#### Required action
Every line below between the line holding "Tutti gli autori" and the line holding "File in questo", inclusive, should be repeated exactly, and all other lines omitted.
(Beginning of Source material)
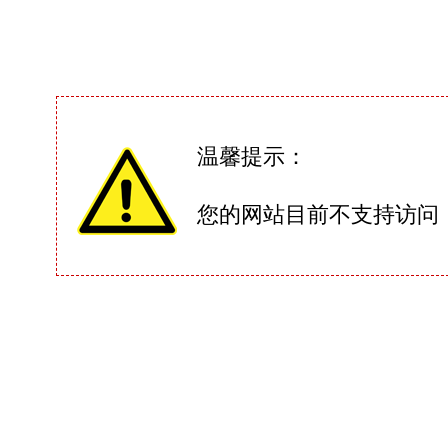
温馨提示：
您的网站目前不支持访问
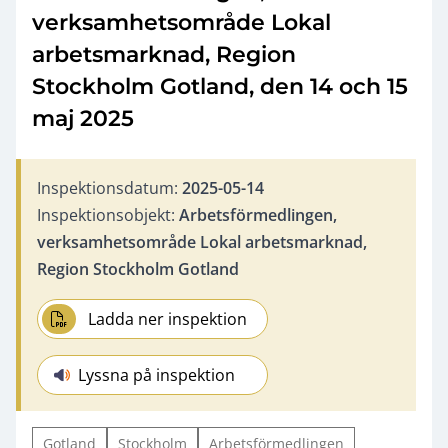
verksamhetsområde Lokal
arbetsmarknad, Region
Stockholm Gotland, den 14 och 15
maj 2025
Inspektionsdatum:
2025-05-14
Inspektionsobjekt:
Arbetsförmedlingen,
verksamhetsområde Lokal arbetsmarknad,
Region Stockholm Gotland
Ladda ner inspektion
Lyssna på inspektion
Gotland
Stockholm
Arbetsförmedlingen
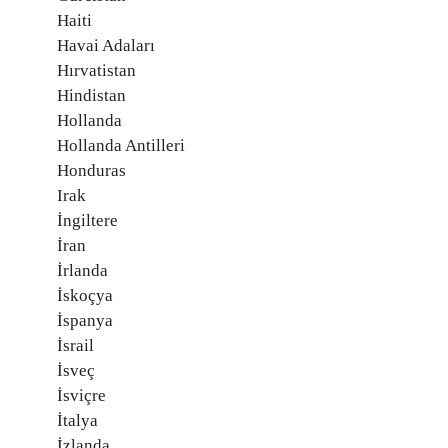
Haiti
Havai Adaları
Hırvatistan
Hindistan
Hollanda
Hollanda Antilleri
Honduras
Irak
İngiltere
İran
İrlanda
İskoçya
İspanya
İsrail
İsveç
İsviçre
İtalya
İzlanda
(End of Source material)
(Beginning of Source material)
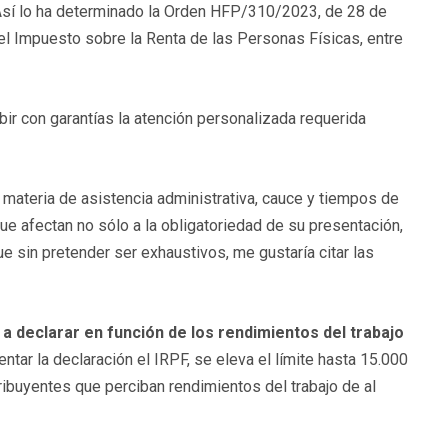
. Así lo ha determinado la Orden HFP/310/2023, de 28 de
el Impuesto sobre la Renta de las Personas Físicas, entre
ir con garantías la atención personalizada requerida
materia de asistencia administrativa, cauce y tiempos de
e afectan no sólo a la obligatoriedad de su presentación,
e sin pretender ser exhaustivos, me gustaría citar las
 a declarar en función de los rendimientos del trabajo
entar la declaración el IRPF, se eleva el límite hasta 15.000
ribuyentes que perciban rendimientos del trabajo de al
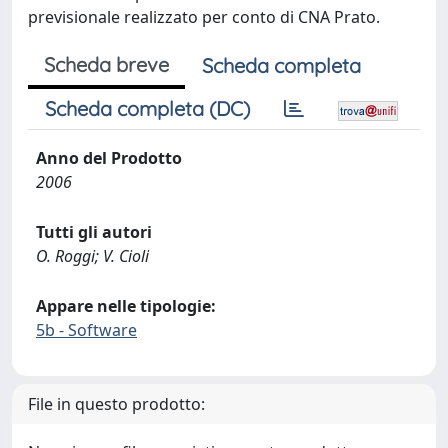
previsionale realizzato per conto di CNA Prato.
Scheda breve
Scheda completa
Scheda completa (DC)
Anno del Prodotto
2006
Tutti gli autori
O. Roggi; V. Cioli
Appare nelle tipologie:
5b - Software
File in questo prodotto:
(End of Source material)
#### Problem solution
Tutti gli autori
O. Roggi; V. Cioli
Appare nelle tipologie:
5b - Software
File in questo prodotto:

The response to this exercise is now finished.